Okay so how exactly does one figure out how to plan an adventure?
Choose your destination
Obviously for work, weddings, bachelorette parties, and the rest of that ilk, this step is done for you so you can just skip ahead to the next section.
You want to decide right off the bat whether this will be a domestic or international trip. International trips require a lot more planning – I recommend starting to plan international excursions at least 2-3 months ahead of time… and that’s only if your destination doesn’t require a visa, any special shots, etc. I try to plan for domestic trips about 1-2 months out (usually more like 2 months if I’ll be partnering with hotels during my trip).
Whenever I can’t decide on a destination, I write up a list of some of my top dream destinations and compare it with a list of things I want to do on this particular trip. For my most recent trip to San Francisco, Yosemite, and Napa, my starting list was all over the place; it included places like Ireland and Scotland, Thailand and Cambodia, Italy (particularly Tuscany), and Charleston (bet you didn’t see that one coming!). Yep, all over the place.
For a while, it was going to be Tuscany… but, when we decided that we wanted to stay domestic, we then realized that we had to include wine as a part of our trip. Thus, having Napa Valley as a part of the trip made total sense. San Francisco was a natural addition as I typically fly in and out of SFO when traveling to Napa, and Yosemite was added because I insisted that we go somewhere I’ve never been before.
When I don’t have as much focus as to where I want to go, I’ll usually price out a few different locations (round trip flights, hotels, transportation, etc) before I make my final decision. I actually did this last year when I went to London and Paris – it was between that trip, Spain, and Croatia, and – obviously – London and Paris won due to some super clutch prices on flights.
Talk to your friends & read blogs
Before I ever book a flight, I ask my friends about their experiences at my chosen destination. Where did they stay? Do they recommend a certain hotel or even a neighborhood? What kinds of activities did they do? What do I have to do while there? Typically, my friends (and fellow bloggers) have some great recommendations. From their lists/recommendations, I’m able to make a high-level itinerary and choose a few hotels to research.
Some of my favorite bloggers to follow for their travel recommendations are World of Wanderlust, Gal Meets Glam, Hand Luggage Only, and The Londoner. I’ve actually made a travel collection on Bloglovin’ containing all of the places I want to visit.
Book your flights
After my high-level research, I head to kayak.com to figure out when I should book my flight. Kayak has this great feature that says if their algorithm believes the prices will increase for your flights. I highly recommend using their +/- 3 days feature if you have a flexible travel schedule – it will tell you when is the cheapest day to leave and the cheapest day to return. Obviously, keep the cost of your hotel room per night in mind (aka don’t add a day to your trip in order to save $200 on flight fees if you think your hotel will end up being $300/night). I typically then head to Expedia or Priceline to purchase, as you can often find extra savings through those.

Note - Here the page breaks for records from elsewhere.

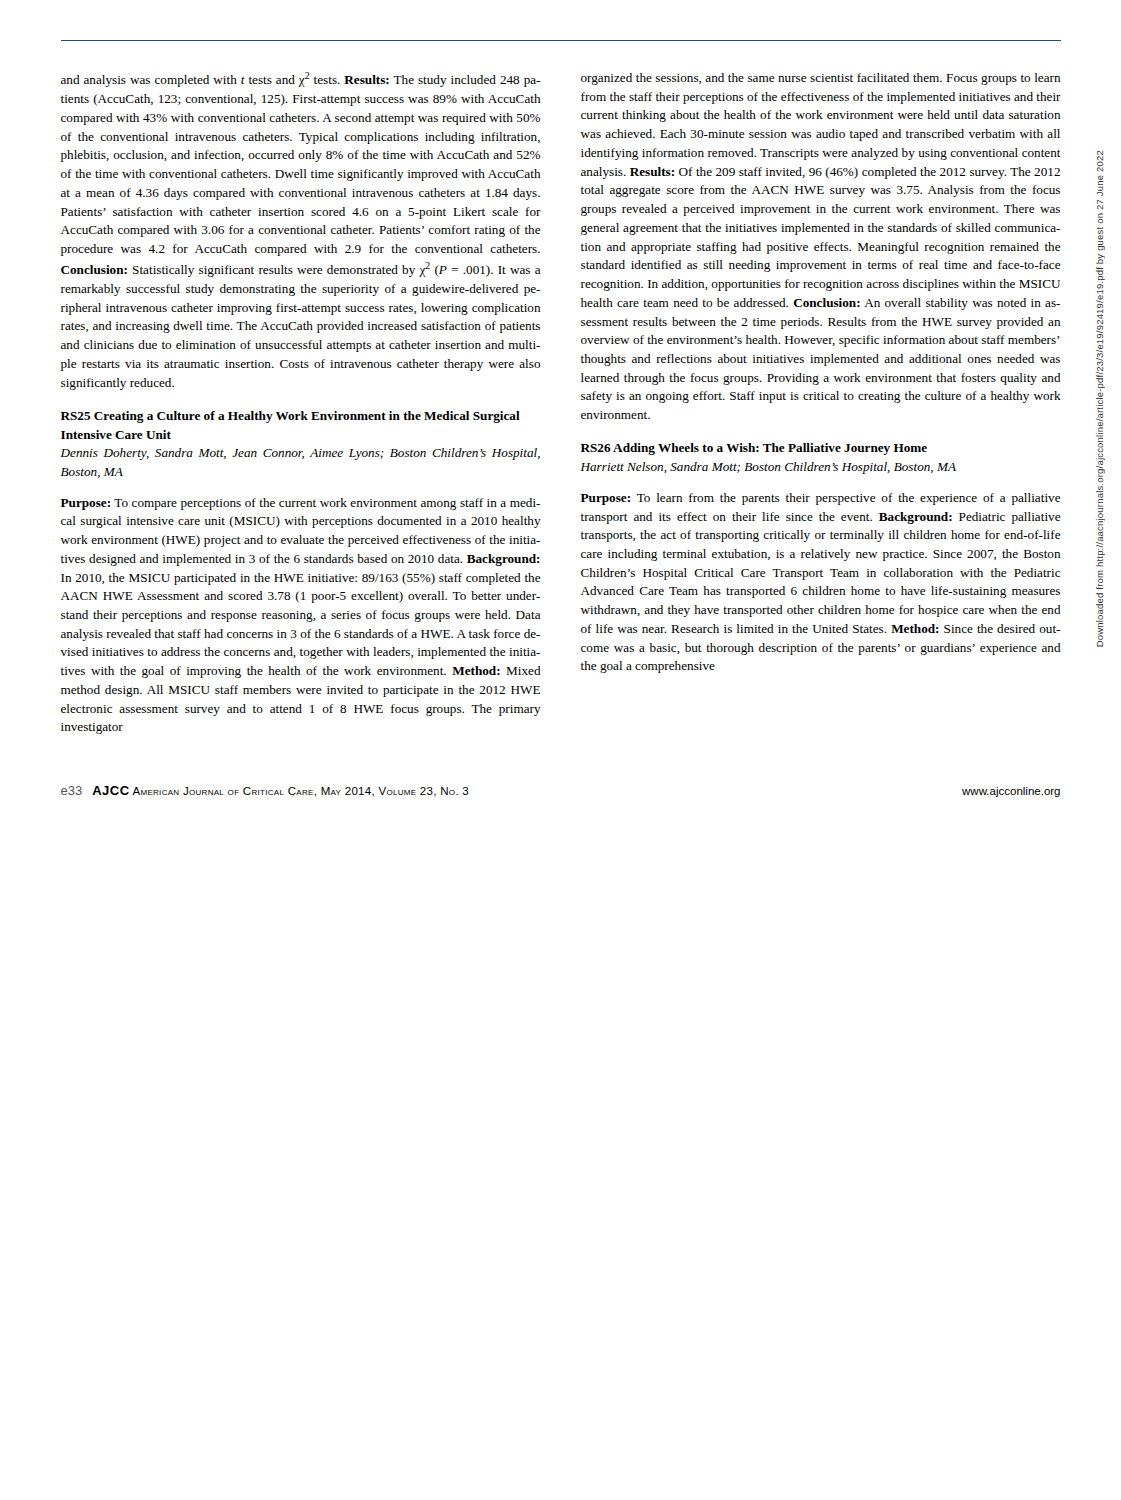Downloaded from http://aacnjournals.org/ajcconline/article-pdf/23/3/e19/92419/e19.pdf by guest on 27 June 2022
and analysis was completed with t tests and χ2 tests. Results: The study included 248 patients (AccuCath, 123; conventional, 125). First-attempt success was 89% with AccuCath compared with 43% with conventional catheters. A second attempt was required with 50% of the conventional intravenous catheters. Typical complications including infiltration, phlebitis, occlusion, and infection, occurred only 8% of the time with AccuCath and 52% of the time with conventional catheters. Dwell time significantly improved with AccuCath at a mean of 4.36 days compared with conventional intravenous catheters at 1.84 days. Patients’ satisfaction with catheter insertion scored 4.6 on a 5-point Likert scale for AccuCath compared with 3.06 for a conventional catheter. Patients’ comfort rating of the procedure was 4.2 for AccuCath compared with 2.9 for the conventional catheters. Conclusion: Statistically significant results were demonstrated by χ2 (P = .001). It was a remarkably successful study demonstrating the superiority of a guidewire-delivered peripheral intravenous catheter improving first-attempt success rates, lowering complication rates, and increasing dwell time. The AccuCath provided increased satisfaction of patients and clinicians due to elimination of unsuccessful attempts at catheter insertion and multiple restarts via its atraumatic insertion. Costs of intravenous catheter therapy were also significantly reduced.
RS25 Creating a Culture of a Healthy Work Environment in the Medical Surgical Intensive Care Unit
Dennis Doherty, Sandra Mott, Jean Connor, Aimee Lyons; Boston Children’s Hospital, Boston, MA
Purpose: To compare perceptions of the current work environment among staff in a medical surgical intensive care unit (MSICU) with perceptions documented in a 2010 healthy work environment (HWE) project and to evaluate the perceived effectiveness of the initiatives designed and implemented in 3 of the 6 standards based on 2010 data. Background: In 2010, the MSICU participated in the HWE initiative: 89/163 (55%) staff completed the AACN HWE Assessment and scored 3.78 (1 poor-5 excellent) overall. To better understand their perceptions and response reasoning, a series of focus groups were held. Data analysis revealed that staff had concerns in 3 of the 6 standards of a HWE. A task force devised initiatives to address the concerns and, together with leaders, implemented the initiatives with the goal of improving the health of the work environment. Method: Mixed method design. All MSICU staff members were invited to participate in the 2012 HWE electronic assessment survey and to attend 1 of 8 HWE focus groups. The primary investigator
organized the sessions, and the same nurse scientist facilitated them. Focus groups to learn from the staff their perceptions of the effectiveness of the implemented initiatives and their current thinking about the health of the work environment were held until data saturation was achieved. Each 30-minute session was audio taped and transcribed verbatim with all identifying information removed. Transcripts were analyzed by using conventional content analysis. Results: Of the 209 staff invited, 96 (46%) completed the 2012 survey. The 2012 total aggregate score from the AACN HWE survey was 3.75. Analysis from the focus groups revealed a perceived improvement in the current work environment. There was general agreement that the initiatives implemented in the standards of skilled communication and appropriate staffing had positive effects. Meaningful recognition remained the standard identified as still needing improvement in terms of real time and face-to-face recognition. In addition, opportunities for recognition across disciplines within the MSICU health care team need to be addressed. Conclusion: An overall stability was noted in assessment results between the 2 time periods. Results from the HWE survey provided an overview of the environment’s health. However, specific information about staff members’ thoughts and reflections about initiatives implemented and additional ones needed was learned through the focus groups. Providing a work environment that fosters quality and safety is an ongoing effort. Staff input is critical to creating the culture of a healthy work environment.
RS26 Adding Wheels to a Wish: The Palliative Journey Home
Harriett Nelson, Sandra Mott; Boston Children’s Hospital, Boston, MA
Purpose: To learn from the parents their perspective of the experience of a palliative transport and its effect on their life since the event. Background: Pediatric palliative transports, the act of transporting critically or terminally ill children home for end-of-life care including terminal extubation, is a relatively new practice. Since 2007, the Boston Children’s Hospital Critical Care Transport Team in collaboration with the Pediatric Advanced Care Team has transported 6 children home to have life-sustaining measures withdrawn, and they have transported other children home for hospice care when the end of life was near. Research is limited in the United States. Method: Since the desired outcome was a basic, but thorough description of the parents’ or guardians’ experience and the goal a comprehensive
e33 AJCC American Journal of Critical Care, May 2014, Volume 23, No. 3
www.ajcconline.org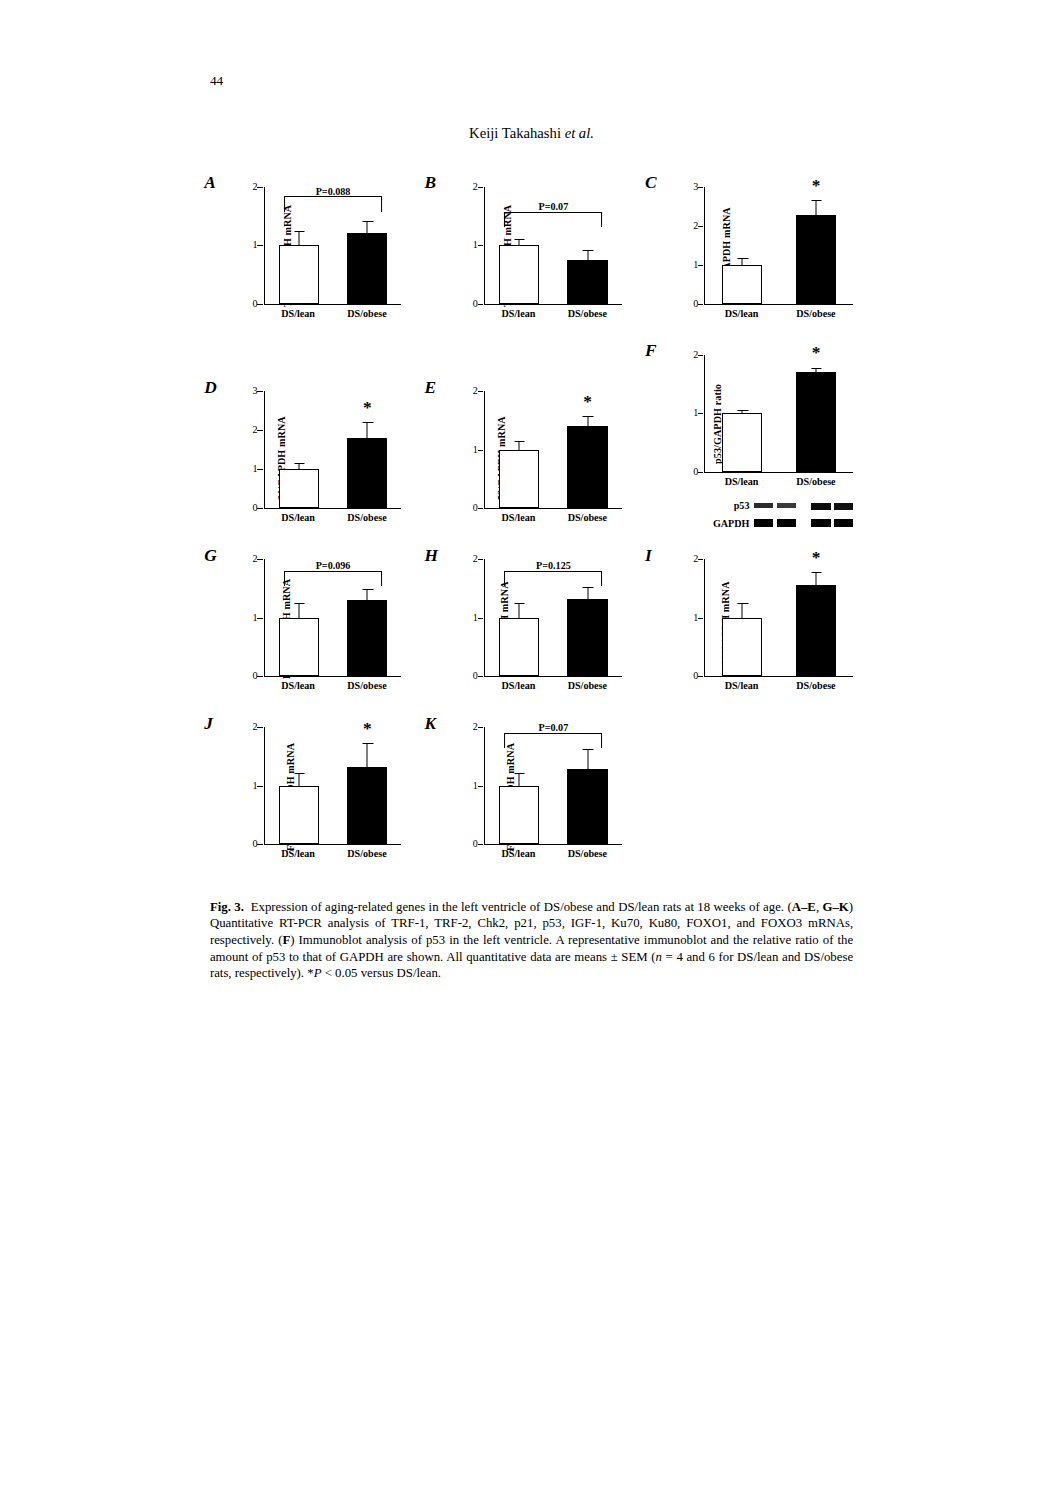44
Keiji Takahashi et al.
A
TRF-1/GAPDH mRNA
2
1
0
P=0.088
DS/lean DS/obese
B
TRF-2/GAPDH mRNA
2
1
0
P=0.07
DS/lean DS/obese
C
Chk2/GAPDH mRNA
3
2
1
0
*
DS/lean DS/obese
D
p21/GAPDH mRNA
3
2
1
0
*
DS/lean DS/obese
E
p53/GAPDH mRNA
2
1
0
*
DS/lean DS/obese
F
p53/GAPDH ratio
2
1
0
*
DS/lean DS/obese
p53
GAPDH
G
IGF-1/GAPDH mRNA
2
1
0
P=0.096
DS/lean DS/obese
H
ku70/GAPDH mRNA
2
1
0
P=0.125
DS/lean DS/obese
I
ku80/GAPDH mRNA
2
1
0
*
DS/lean DS/obese
J
FOXO1/GAPDH mRNA
2
1
0
*
DS/lean DS/obese
K
FOXO3/GAPDH mRNA
2
1
0
P=0.07
DS/lean DS/obese
Fig. 3. Expression of aging-related genes in the left ventricle of DS/obese and DS/lean rats at 18 weeks of age. (A–E, G–K) Quantitative RT-PCR analysis of TRF-1, TRF-2, Chk2, p21, p53, IGF-1, Ku70, Ku80, FOXO1, and FOXO3 mRNAs, respectively. (F) Immunoblot analysis of p53 in the left ventricle. A representative immunoblot and the relative ratio of the amount of p53 to that of GAPDH are shown. All quantitative data are means ± SEM (n = 4 and 6 for DS/lean and DS/obese rats, respectively). *P < 0.05 versus DS/lean.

It is worth noting that I try to use my airline points whenever possible to cover my fares. This past trip, all of my flights were completely covered using points, reducing the overall cost of the trip substantially.
Book your hotel
Many hotels offer discounts if you book/pay in advance, so I highly recommend booking as early as possible. I’ll usually compare pricing for at least 7-10 hotels in each destination before booking.
For bloggers who have a travel vertical: reach out to hotels (at least 5-7 per destination) ahead of time. A lot of hotels are eager to partner with bloggers to help expand their media footprint. Sometimes, hotels will offer you comped or partially comped stays; sometimes, they’ll offer you comped or partially comped services; sometimes, they’ll offer you absolutely nothing. But you’ll never know until you ask.
Plan your stay
Go back to the lists provided by friends and your findings from various blogs. Scour Instagram. Find the places you definitely want to check out – be they restaurants, museums, local hangouts, or even tourist traps. Sometimes, cities even have their own sites that can be super helpful; for instance, I love using NYMag.com to find restaurants and bars in New York City.
Create a very loose itinerary including a few of these places. And then stop. The trick is to have just enough planned so that you have an idea of what you’ll be doing… but not so much that you feel like you’re missing out if you’re skipping plans.
Always remember that half of the fun of traveling is getting lost. You’ll stumble across a hole-in-the-wall Israeli restaurant in Paris that turns out to be delicious. You’ll find the most gorgeous spot in Napa to take a nap. You’ll make friends with random strangers at a bar who keep you entertained all night.
So my #1 tip for learning how to plan an adventure? Don’t do too much planning – it’s all part of the adventure!